On va laisser un pauvre bougre prier jusqu'à ce que son fils meurt?
Pas question; on ne veut rien entendre de ces alternativeries! Il n'y a
que la chimio et les chambres aseptisés qui peuvent aider Tyrell.
Alors les médecins ont traîné la famille, déjà
éplorée par la maladie d'un de leurs enfants, en cour pour
les forcer à accepter le traitement prôné par la médecine
officielle. Et pas seulement une fois, mais deux. La juge qui a finalement
ordonné le traitement forcé a même été
jusqu'à dire que ce garçon, « grandement
influencé par son père », était
incapable de prendre une décision qui serait dans son propre intérêt,
et que donc la responsabilité de l'État était d'obliger
Tyrell à subir un traitement qu'il n'a jamais cessé de refuser.
Et la cerise sur le sundae, c'était d'empêcher les parents
d'être présents au chevet du petit malade, pour ne pas qu'ils
puissent « l'influencer ».
Une fois la décision judiciaire prête à être
mise en application, les bons médecins, toujours aussi cruels ceux-là,
haussèrent les épaules en réalisant que la maladie
était malheureusement trop avancée et que les traitements
forcés ne parviendraient plus à sauver Tyrell. Après
être passés par toutes ces procédures froides et inhumaines,
les Dueck reçurent l'autorisation de se rendre au Mexique et de
faire comme bon leur semblait.
C'était le printemps dernier. Tyrell est mort de sa maladie le 30
juin.
La paix dans l'âme
Oui, je sais. C'est une histoire épouvantablement triste. Mais vous
savez quoi? Tyrell est mort en croyant fermement qu'il avait pris la bonne
décision de rejeter la médecine traditionnelle. Et sa famille,
bien que sous le choc, a malgré tout la satisfaction d'avoir fait
ce qui était le mieux pour que Tyrell meurt dignement et sereinement.
Ce que je retiens de cette histoire, c'est que ceux qui ne sont pas directement
concernés par les conséquences d'une décision aussi
terrible que celle-là ne devraient pas être autorisés
à se prononcer. Vous savez ce que c'est, vous, de voir un de vos
enfants mourir lentement sous vos yeux? Pas moi. Alors je m'incline bien
bas devant la décision des Dueck.
Ce que je sais, c'est que pendant une brève période, Tyrell
était convaincu d'avoir pris la bonne décision. Ce que je
sais, c'est qu'il est mort sereinement; la paix dans l'âme.
Le reste, c'est de la bouillie pour les chats.

────────────────

### VOS TÂCHES
1 > D'après le texte sur Tyrell, à quelle date Tyrell est-il mort de sa maladie ?
2 > Pour chaque affirmation, dites par oui ou par non si elle est conforme au texte sur Tyrell, et citez les mots du texte qui le montrent.
(a) Les médecins n'ont traîné la famille en cour qu'une seule fois.
(b) Les Dueck ont reçu l'autorisation d'aller au Mexique.
(c) L'auteur sait ce que c'est de voir un de ses enfants mourir.
3 > Recopiez le passage du texte sur Tyrell qui commence aux mots « Ce que je retiens » et s'arrête après « décision des Dueck. ».
Vous n'aurez pas besoin des lignes de données pour cet exercice.

### DONNÉES EXTRAITES
────────────────

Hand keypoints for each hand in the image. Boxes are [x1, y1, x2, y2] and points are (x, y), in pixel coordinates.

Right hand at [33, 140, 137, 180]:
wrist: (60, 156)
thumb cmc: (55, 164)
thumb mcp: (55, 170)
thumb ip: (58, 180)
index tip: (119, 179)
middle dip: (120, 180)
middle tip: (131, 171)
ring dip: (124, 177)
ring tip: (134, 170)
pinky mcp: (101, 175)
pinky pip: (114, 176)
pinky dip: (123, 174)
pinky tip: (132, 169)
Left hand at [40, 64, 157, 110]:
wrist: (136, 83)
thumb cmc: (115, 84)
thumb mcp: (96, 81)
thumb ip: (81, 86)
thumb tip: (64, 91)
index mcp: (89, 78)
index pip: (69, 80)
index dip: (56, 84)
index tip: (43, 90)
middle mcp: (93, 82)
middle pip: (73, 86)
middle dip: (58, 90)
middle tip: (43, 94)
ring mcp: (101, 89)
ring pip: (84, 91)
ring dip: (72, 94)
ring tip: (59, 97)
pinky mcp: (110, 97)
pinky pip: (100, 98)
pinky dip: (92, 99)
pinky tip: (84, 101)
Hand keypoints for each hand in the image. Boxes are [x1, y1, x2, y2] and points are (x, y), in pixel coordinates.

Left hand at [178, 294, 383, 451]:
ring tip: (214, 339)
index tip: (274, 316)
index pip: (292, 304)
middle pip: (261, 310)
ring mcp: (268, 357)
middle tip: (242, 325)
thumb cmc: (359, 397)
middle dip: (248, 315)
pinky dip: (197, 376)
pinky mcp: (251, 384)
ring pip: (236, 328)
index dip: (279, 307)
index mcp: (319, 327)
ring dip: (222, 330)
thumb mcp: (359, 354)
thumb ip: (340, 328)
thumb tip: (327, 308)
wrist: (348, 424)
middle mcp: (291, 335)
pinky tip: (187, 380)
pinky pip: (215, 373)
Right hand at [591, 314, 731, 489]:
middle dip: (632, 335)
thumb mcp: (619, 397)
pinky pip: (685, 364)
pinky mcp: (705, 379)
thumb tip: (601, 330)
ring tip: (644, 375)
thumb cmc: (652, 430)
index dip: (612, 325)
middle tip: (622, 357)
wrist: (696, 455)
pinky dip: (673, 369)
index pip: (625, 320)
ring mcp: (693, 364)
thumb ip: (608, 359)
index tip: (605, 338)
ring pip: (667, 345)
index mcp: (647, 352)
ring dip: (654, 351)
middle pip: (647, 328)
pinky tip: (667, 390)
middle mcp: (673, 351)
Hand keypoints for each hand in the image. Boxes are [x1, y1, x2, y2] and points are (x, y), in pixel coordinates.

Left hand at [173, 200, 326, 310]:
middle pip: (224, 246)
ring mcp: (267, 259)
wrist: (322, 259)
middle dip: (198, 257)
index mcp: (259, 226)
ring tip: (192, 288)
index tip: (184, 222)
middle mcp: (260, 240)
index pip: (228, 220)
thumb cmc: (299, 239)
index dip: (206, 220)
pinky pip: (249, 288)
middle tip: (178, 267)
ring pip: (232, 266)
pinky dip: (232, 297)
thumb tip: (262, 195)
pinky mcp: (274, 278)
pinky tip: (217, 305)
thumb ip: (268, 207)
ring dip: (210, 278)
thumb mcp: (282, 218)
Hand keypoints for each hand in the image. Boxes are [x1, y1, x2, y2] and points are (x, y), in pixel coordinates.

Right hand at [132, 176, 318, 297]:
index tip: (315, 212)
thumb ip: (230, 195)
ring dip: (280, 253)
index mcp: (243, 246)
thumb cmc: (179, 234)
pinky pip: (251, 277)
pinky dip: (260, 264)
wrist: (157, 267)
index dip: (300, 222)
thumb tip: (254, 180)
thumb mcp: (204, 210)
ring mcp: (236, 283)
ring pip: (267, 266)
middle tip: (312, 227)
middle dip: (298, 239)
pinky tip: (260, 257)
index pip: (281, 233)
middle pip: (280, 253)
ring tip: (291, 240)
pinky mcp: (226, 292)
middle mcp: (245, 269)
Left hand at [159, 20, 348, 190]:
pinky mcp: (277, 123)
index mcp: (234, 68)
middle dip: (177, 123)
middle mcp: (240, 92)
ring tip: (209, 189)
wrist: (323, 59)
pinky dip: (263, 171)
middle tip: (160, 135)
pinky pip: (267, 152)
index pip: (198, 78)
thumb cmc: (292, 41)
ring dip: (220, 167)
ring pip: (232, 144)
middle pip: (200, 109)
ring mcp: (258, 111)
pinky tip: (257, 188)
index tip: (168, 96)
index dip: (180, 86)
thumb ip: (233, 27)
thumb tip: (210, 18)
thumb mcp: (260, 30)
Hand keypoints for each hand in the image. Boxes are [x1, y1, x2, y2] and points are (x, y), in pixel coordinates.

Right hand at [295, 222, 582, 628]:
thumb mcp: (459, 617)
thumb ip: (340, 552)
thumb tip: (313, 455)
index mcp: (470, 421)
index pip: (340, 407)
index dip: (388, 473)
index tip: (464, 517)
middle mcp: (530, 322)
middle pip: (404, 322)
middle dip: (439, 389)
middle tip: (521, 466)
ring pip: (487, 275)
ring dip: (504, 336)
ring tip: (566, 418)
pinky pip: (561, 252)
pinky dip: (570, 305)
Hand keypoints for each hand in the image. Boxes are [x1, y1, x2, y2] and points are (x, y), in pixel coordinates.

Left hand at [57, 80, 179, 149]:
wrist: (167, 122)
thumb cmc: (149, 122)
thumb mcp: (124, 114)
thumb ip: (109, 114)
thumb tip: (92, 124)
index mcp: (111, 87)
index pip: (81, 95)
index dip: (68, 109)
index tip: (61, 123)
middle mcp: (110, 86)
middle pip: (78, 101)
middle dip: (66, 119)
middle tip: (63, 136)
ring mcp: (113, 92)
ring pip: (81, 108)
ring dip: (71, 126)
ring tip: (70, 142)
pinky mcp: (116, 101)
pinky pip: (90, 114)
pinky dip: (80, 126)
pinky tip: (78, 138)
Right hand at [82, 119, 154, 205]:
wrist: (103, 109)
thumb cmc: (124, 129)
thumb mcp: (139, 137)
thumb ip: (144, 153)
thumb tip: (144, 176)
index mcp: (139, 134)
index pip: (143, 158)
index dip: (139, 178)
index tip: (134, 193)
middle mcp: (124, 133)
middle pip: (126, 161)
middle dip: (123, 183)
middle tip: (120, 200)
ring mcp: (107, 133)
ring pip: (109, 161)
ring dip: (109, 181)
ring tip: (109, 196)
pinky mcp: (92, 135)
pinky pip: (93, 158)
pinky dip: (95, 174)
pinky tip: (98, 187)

────────────────

### RÉPONSES
1 > Le 30 juin.

2 >
(a) Non : « Et pas seulement une fois, mais deux. »
(b) Oui : « les Dueck reçurent l'autorisation de se rendre au Mexique »
(c) Non : « Vous savez ce que c'est, vous, de voir un de vos enfants mourir lentement sous vos yeux? Pas moi. »

3 >
Ce que je retiens de cette histoire, c'est que ceux qui ne sont pas directement
concernés par les conséquences d'une décision aussi
terrible que celle-là ne devraient pas être autorisés
à se prononcer. Vous savez ce que c'est, vous, de voir un de vos
enfants mourir lentement sous vos yeux? Pas moi. Alors je m'incline bien
bas devant la décision des Dueck.